Give the data below again exactly as written, but without the pictures.

■ DATASET EXCERPT ■
%%
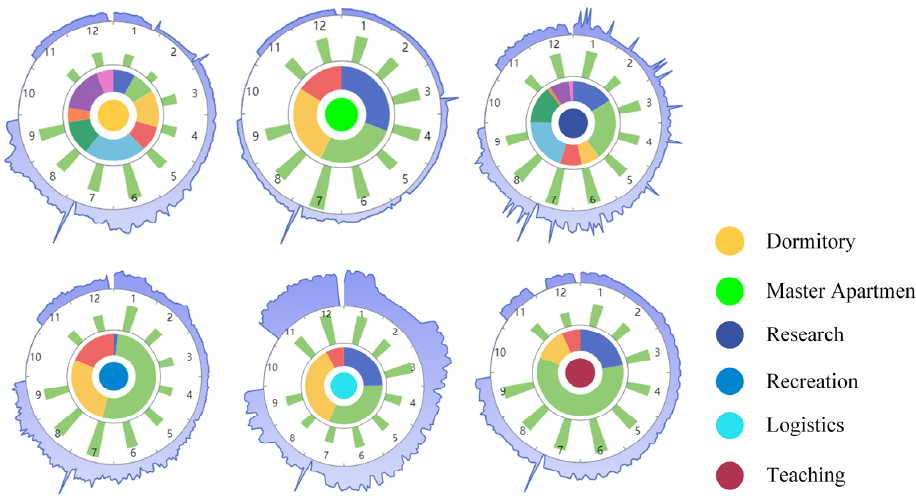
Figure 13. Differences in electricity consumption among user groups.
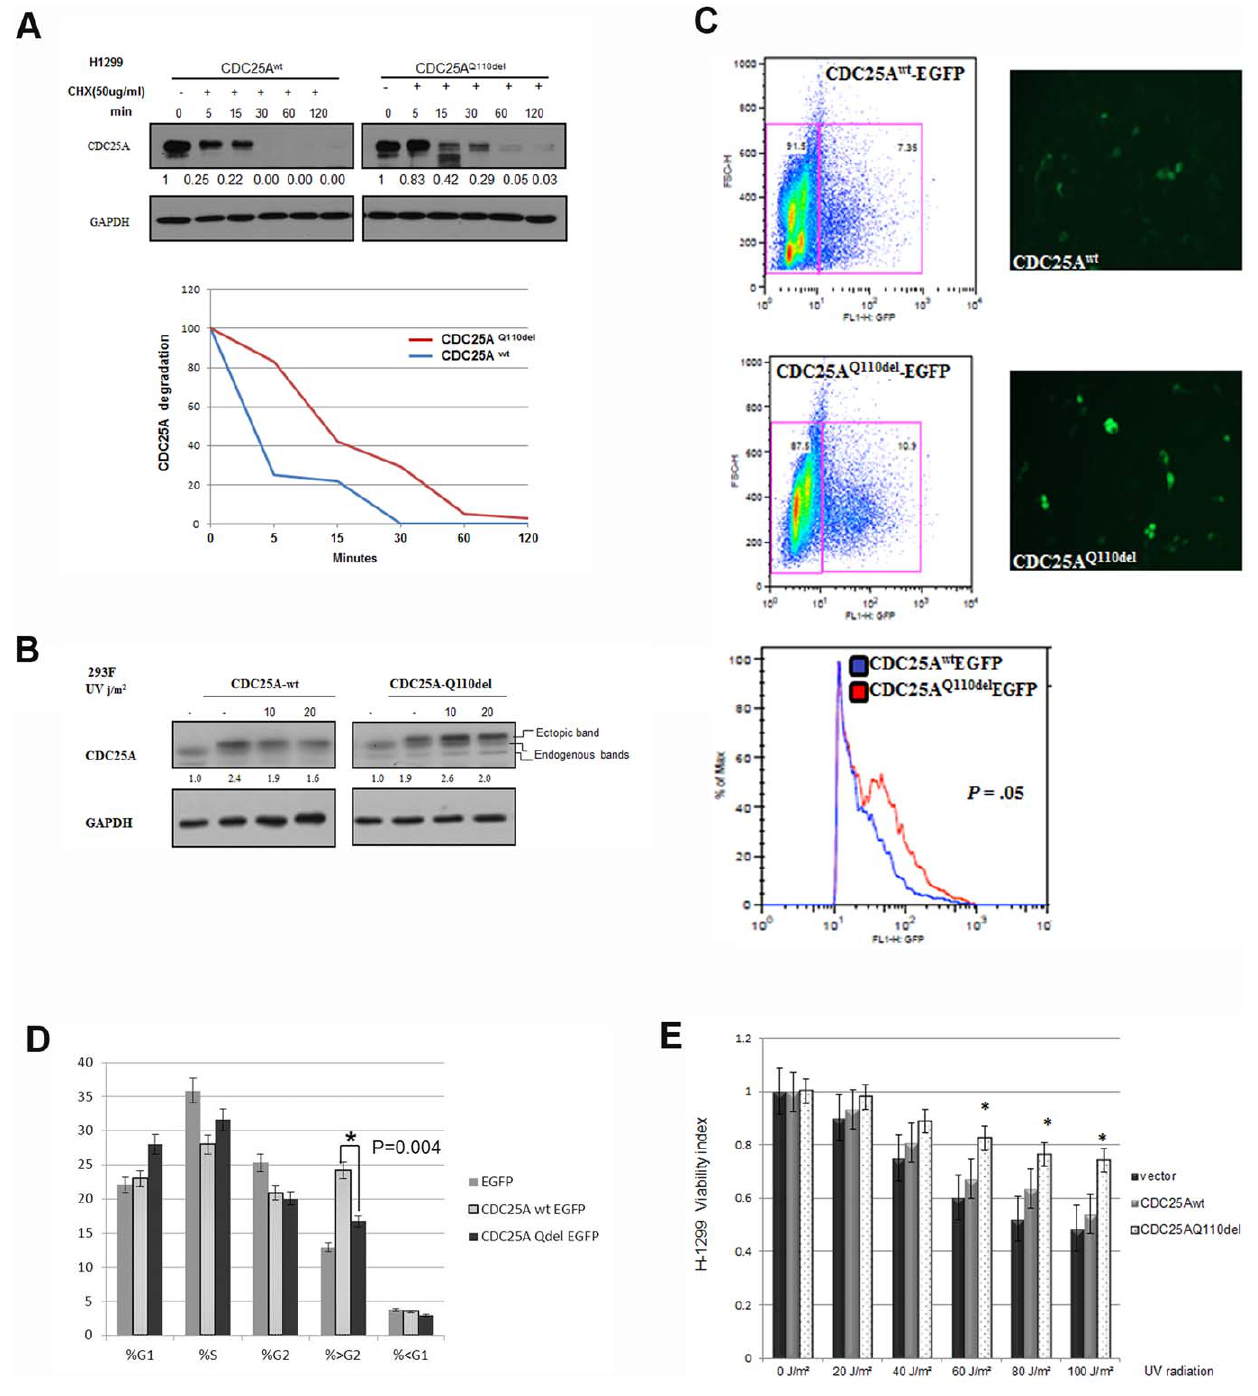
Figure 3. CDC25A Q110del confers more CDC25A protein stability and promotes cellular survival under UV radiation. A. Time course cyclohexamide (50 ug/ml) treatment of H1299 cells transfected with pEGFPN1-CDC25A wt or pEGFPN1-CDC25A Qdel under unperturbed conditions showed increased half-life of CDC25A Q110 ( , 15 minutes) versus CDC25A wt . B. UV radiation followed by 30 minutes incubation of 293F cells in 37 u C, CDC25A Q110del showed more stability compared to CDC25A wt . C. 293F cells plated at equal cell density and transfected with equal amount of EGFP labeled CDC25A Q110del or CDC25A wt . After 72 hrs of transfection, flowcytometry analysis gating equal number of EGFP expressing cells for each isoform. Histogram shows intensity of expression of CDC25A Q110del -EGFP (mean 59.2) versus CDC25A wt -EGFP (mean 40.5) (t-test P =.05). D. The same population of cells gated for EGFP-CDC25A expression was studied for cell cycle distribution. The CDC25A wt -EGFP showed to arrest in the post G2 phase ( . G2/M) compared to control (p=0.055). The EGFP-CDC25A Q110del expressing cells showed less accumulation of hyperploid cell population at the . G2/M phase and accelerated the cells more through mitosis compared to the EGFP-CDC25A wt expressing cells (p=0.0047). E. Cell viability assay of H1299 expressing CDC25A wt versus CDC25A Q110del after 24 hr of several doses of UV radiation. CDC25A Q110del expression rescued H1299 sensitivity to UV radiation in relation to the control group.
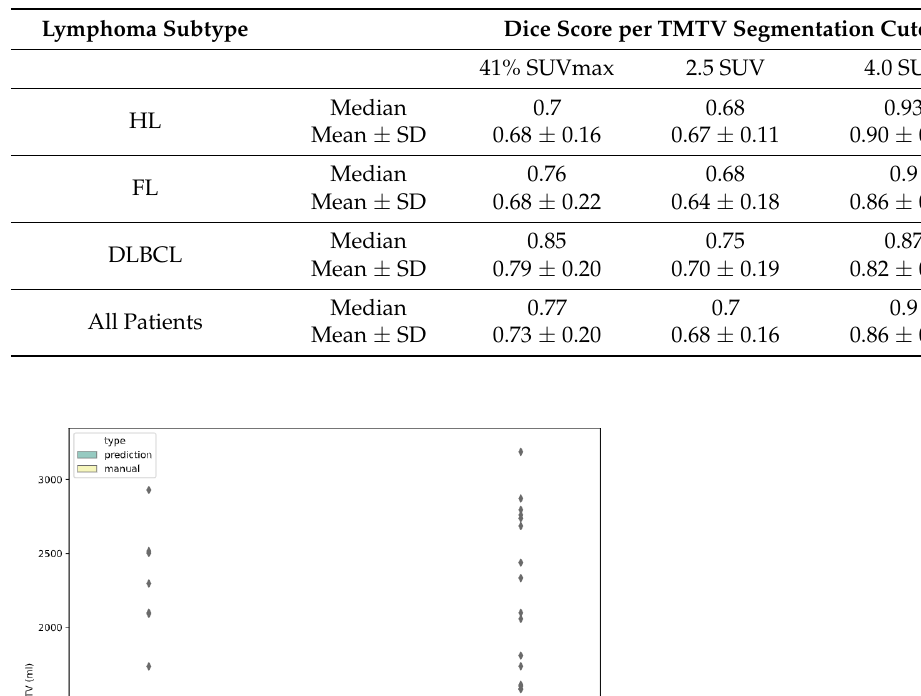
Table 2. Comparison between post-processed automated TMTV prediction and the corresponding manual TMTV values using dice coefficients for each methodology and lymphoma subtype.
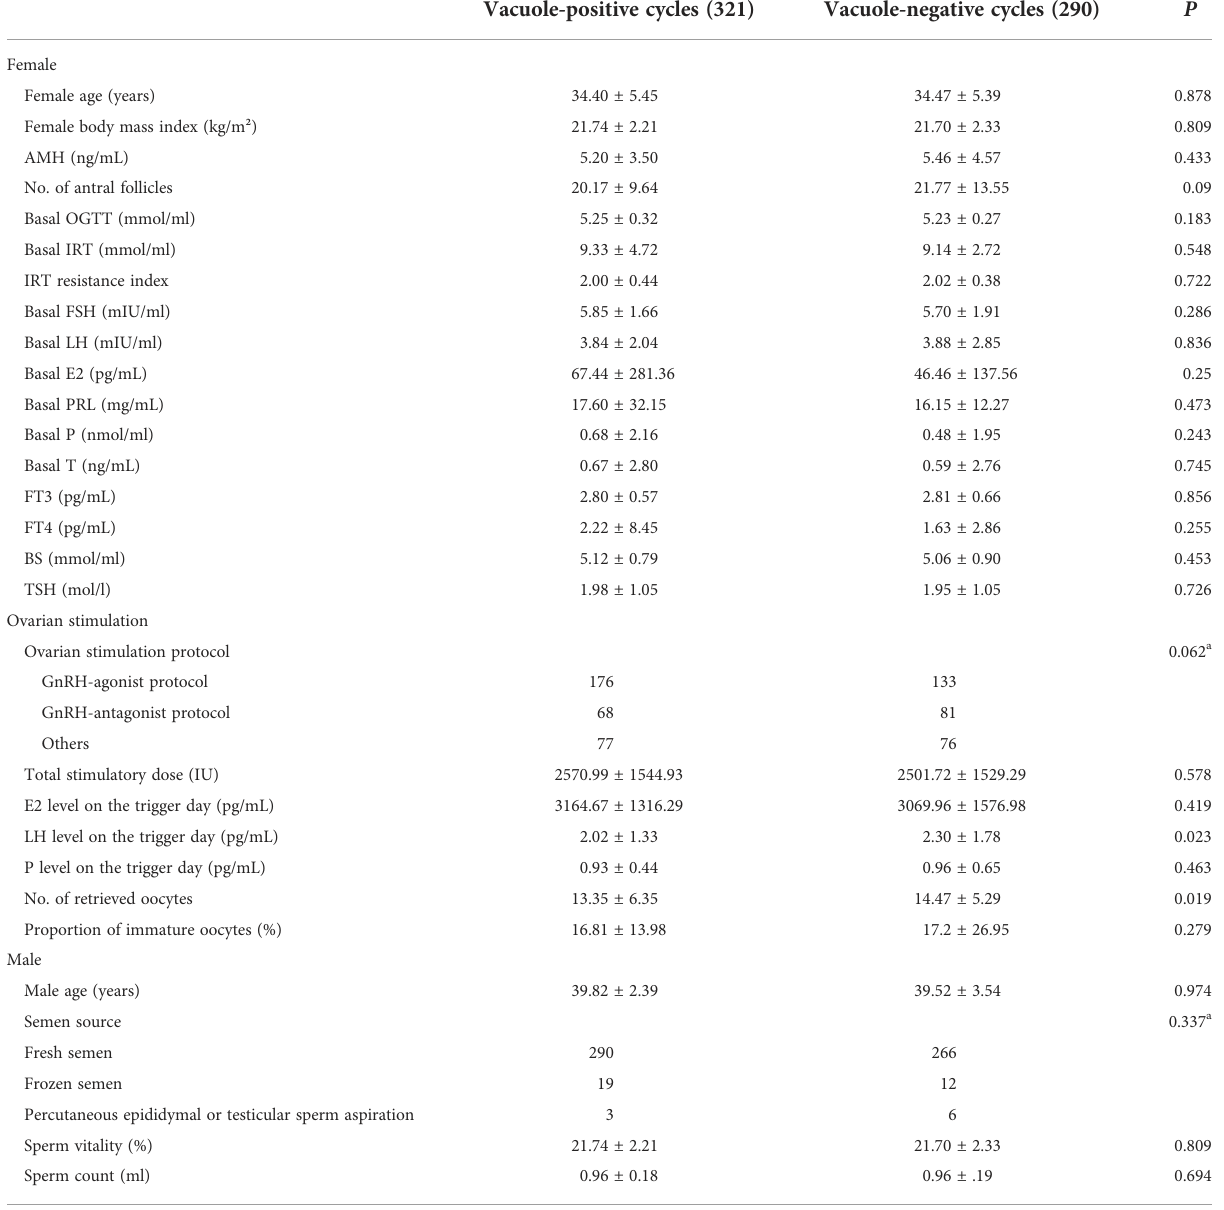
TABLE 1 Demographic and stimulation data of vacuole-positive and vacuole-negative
%%
■ SOLUTION ■
Figure 13. Differences in electricity consumption among user groups.
Figure 3. CDC25A Q110del confers more CDC25A protein stability and promotes cellular survival under UV radiation. A. Time course cyclohexamide (50 ug/ml) treatment of H1299 cells transfected with pEGFPN1-CDC25A wt or pEGFPN1-CDC25A Qdel under unperturbed conditions showed increased half-life of CDC25A Q110 ( , 15 minutes) versus CDC25A wt . B. UV radiation followed by 30 minutes incubation of 293F cells in 37 u C, CDC25A Q110del showed more stability compared to CDC25A wt . C. 293F cells plated at equal cell density and transfected with equal amount of EGFP labeled CDC25A Q110del or CDC25A wt . After 72 hrs of transfection, flowcytometry analysis gating equal number of EGFP expressing cells for each isoform. Histogram shows intensity of expression of CDC25A Q110del -EGFP (mean 59.2) versus CDC25A wt -EGFP (mean 40.5) (t-test P =.05). D. The same population of cells gated for EGFP-CDC25A expression was studied for cell cycle distribution. The CDC25A wt -EGFP showed to arrest in the post G2 phase ( . G2/M) compared to control (p=0.055). The EGFP-CDC25A Q110del expressing cells showed less accumulation of hyperploid cell population at the . G2/M phase and accelerated the cells more through mitosis compared to the EGFP-CDC25A wt expressing cells (p=0.0047). E. Cell viability assay of H1299 expressing CDC25A wt versus CDC25A Q110del after 24 hr of several doses of UV radiation. CDC25A Q110del expression rescued H1299 sensitivity to UV radiation in relation to the control group.
Table 2. Comparison between post-processed automated TMTV prediction and the corresponding manual TMTV values using dice coefficients for each methodology and lymphoma subtype.
TABLE 1 Demographic and stimulation data of vacuole-positive and vacuole-negative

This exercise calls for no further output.